Reproduce the stretch of the records from the line containing "country: Guatemala" through the end of the records, both ends included, and leave the pictures out of your answer.

:::

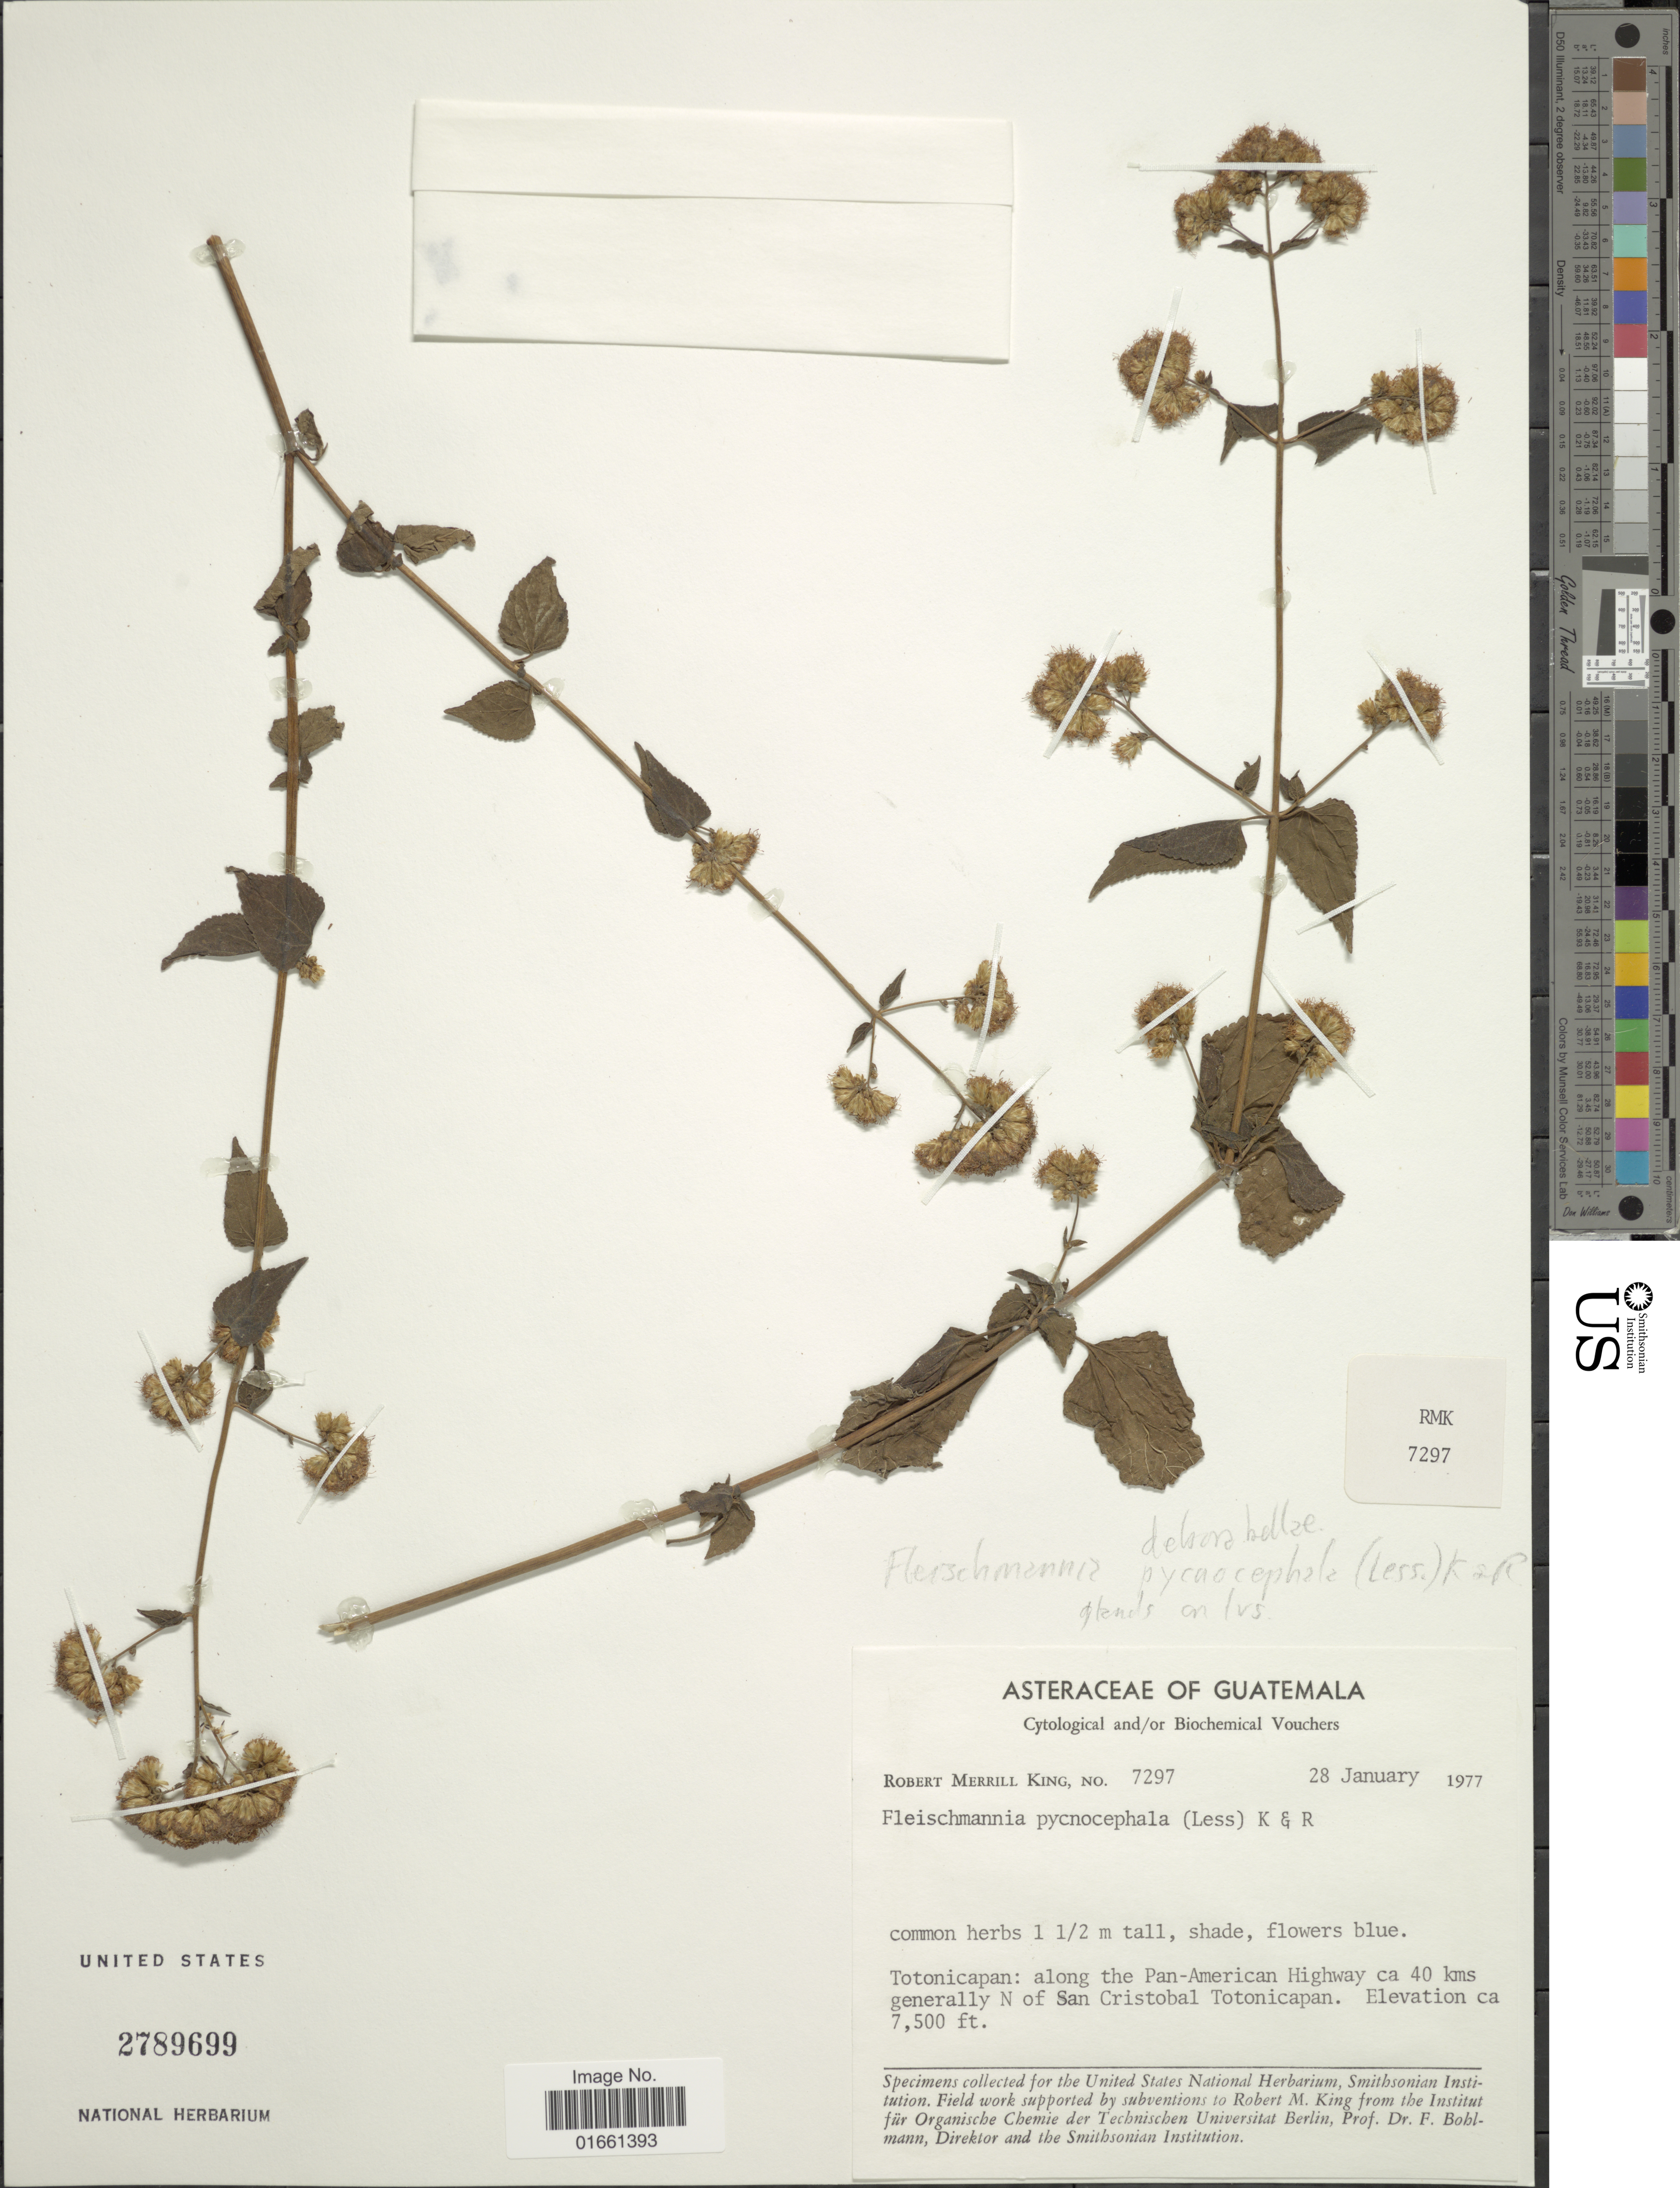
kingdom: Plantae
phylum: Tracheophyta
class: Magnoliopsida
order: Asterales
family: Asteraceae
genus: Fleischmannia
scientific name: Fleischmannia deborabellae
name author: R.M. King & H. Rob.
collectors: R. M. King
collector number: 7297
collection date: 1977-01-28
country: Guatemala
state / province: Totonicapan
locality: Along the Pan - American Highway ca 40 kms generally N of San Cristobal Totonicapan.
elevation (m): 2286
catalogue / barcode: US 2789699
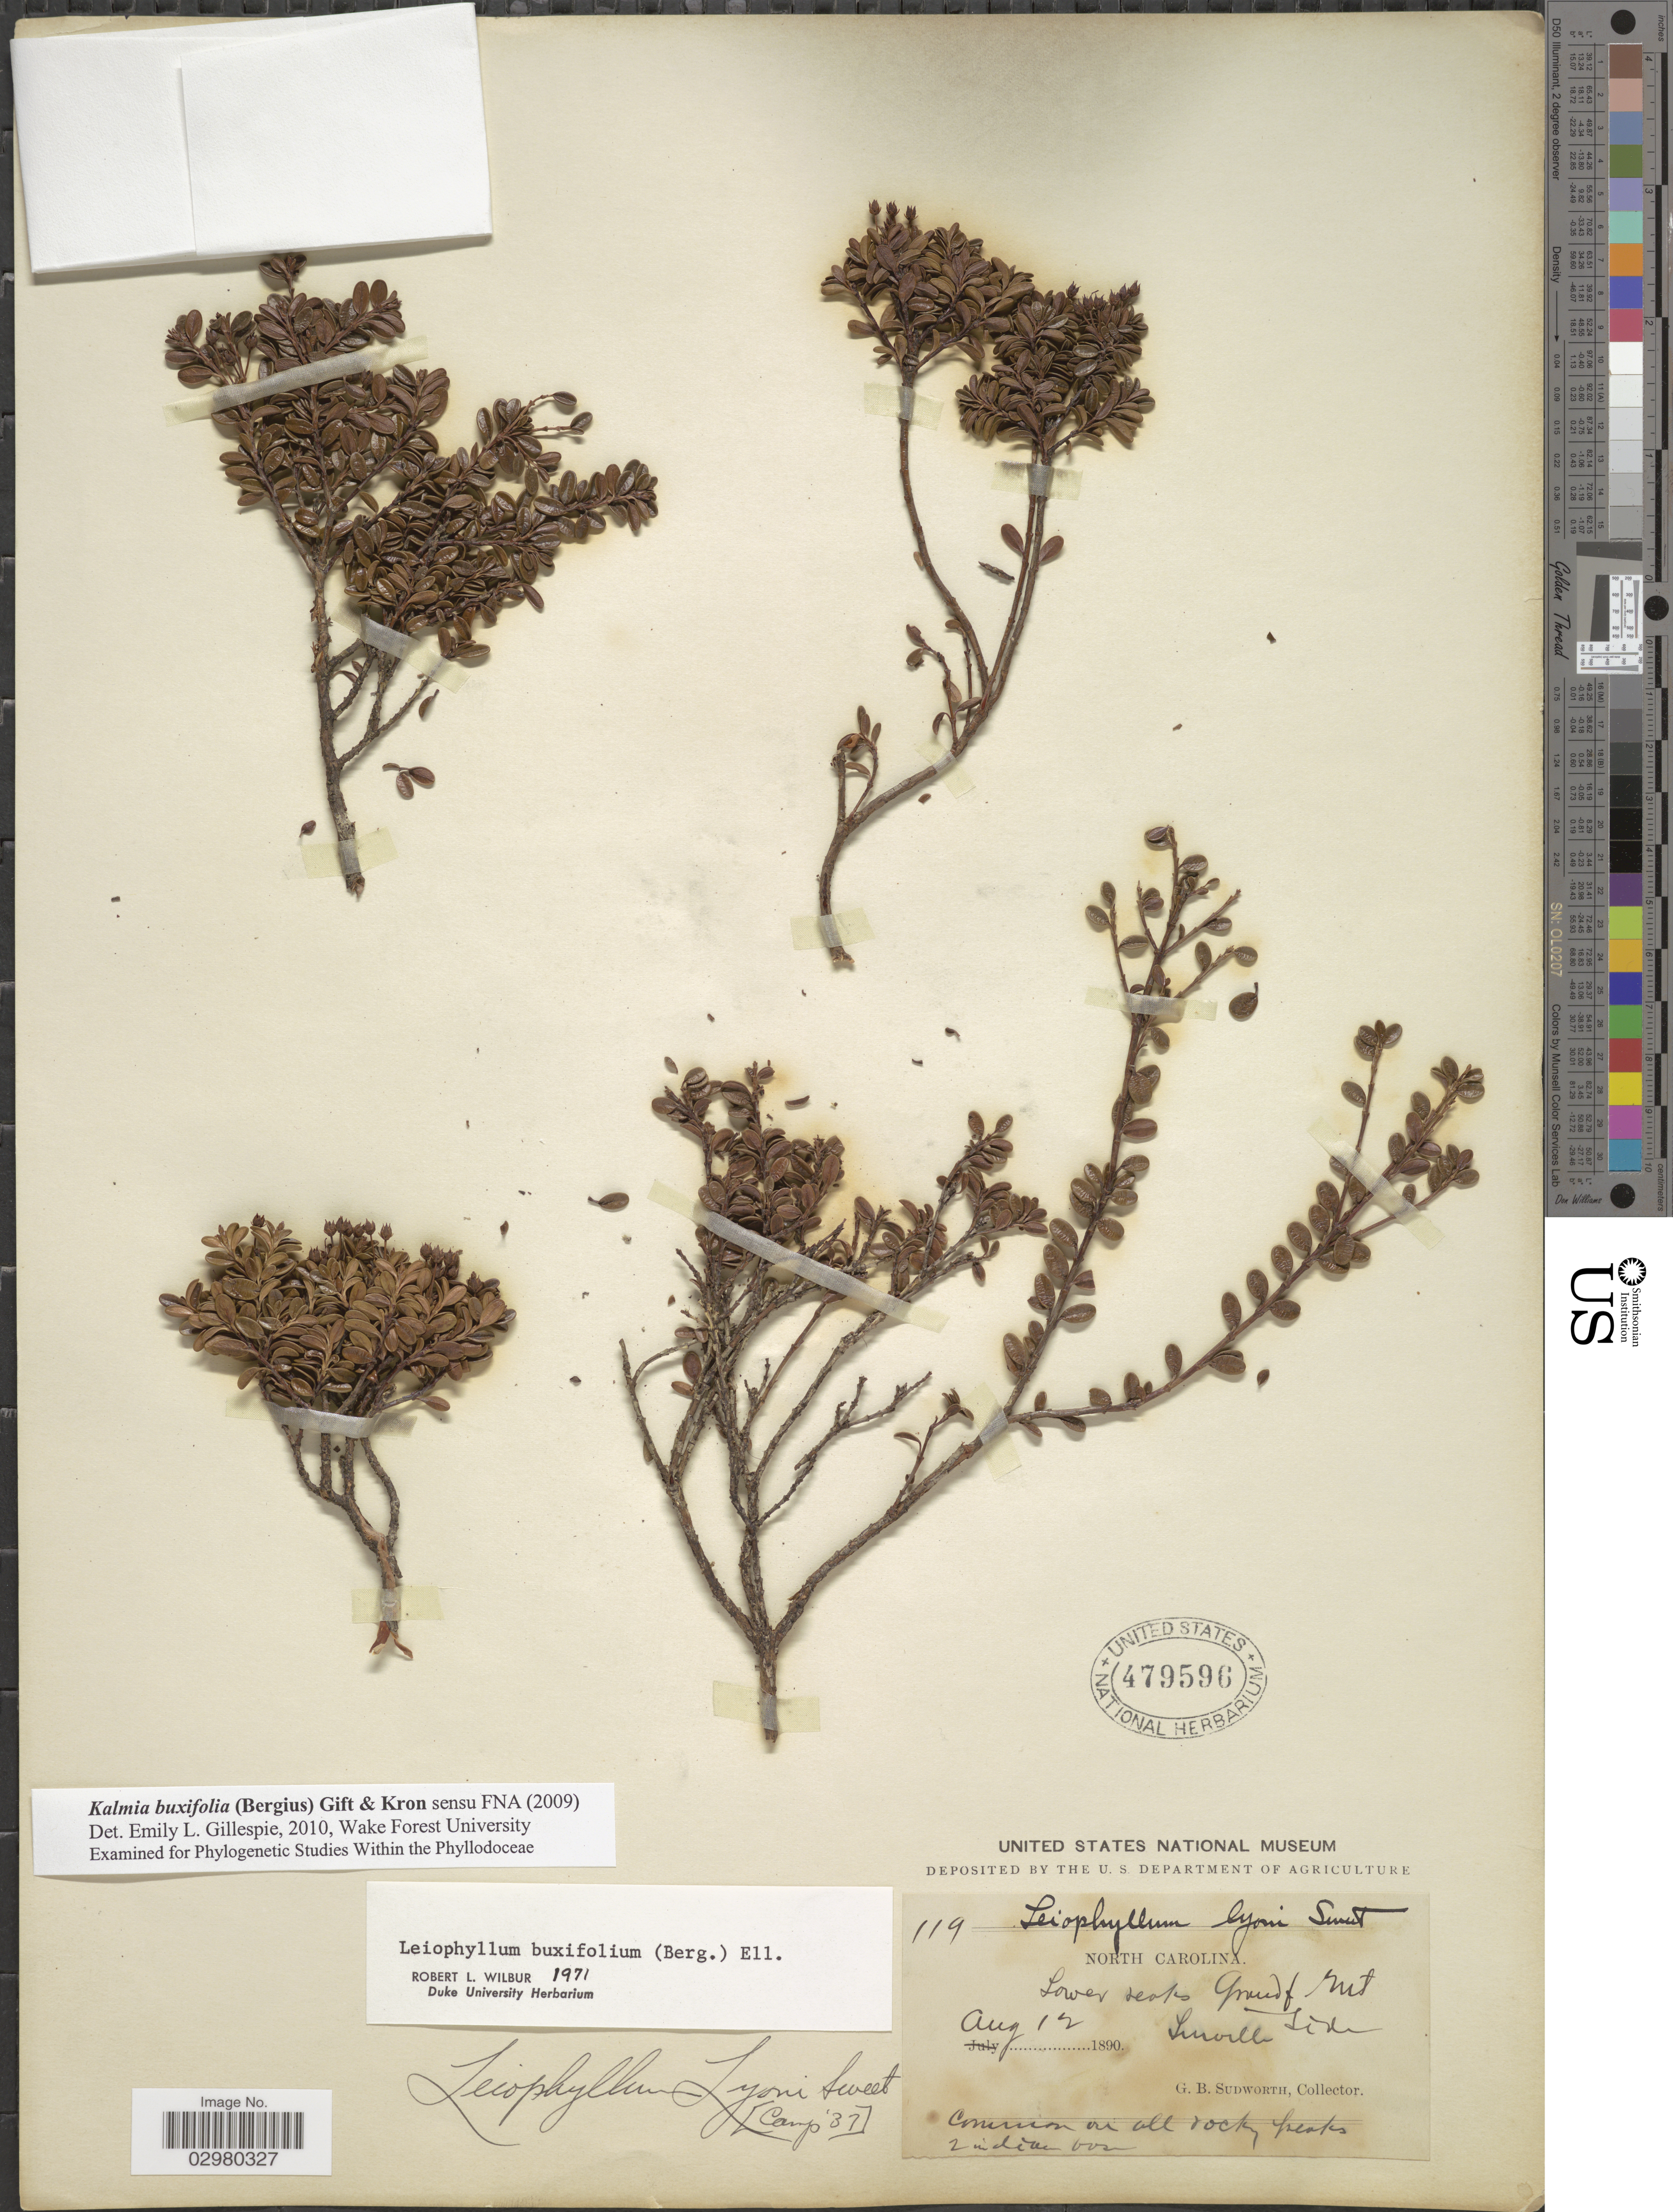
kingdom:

:::

The result ▸
country: Guatemala
state / province: Totonicapan
locality: Along the Pan - American Highway ca 40 kms generally N of San Cristobal Totonicapan.
elevation (m): 2286
catalogue / barcode: US 2789699
kingdom:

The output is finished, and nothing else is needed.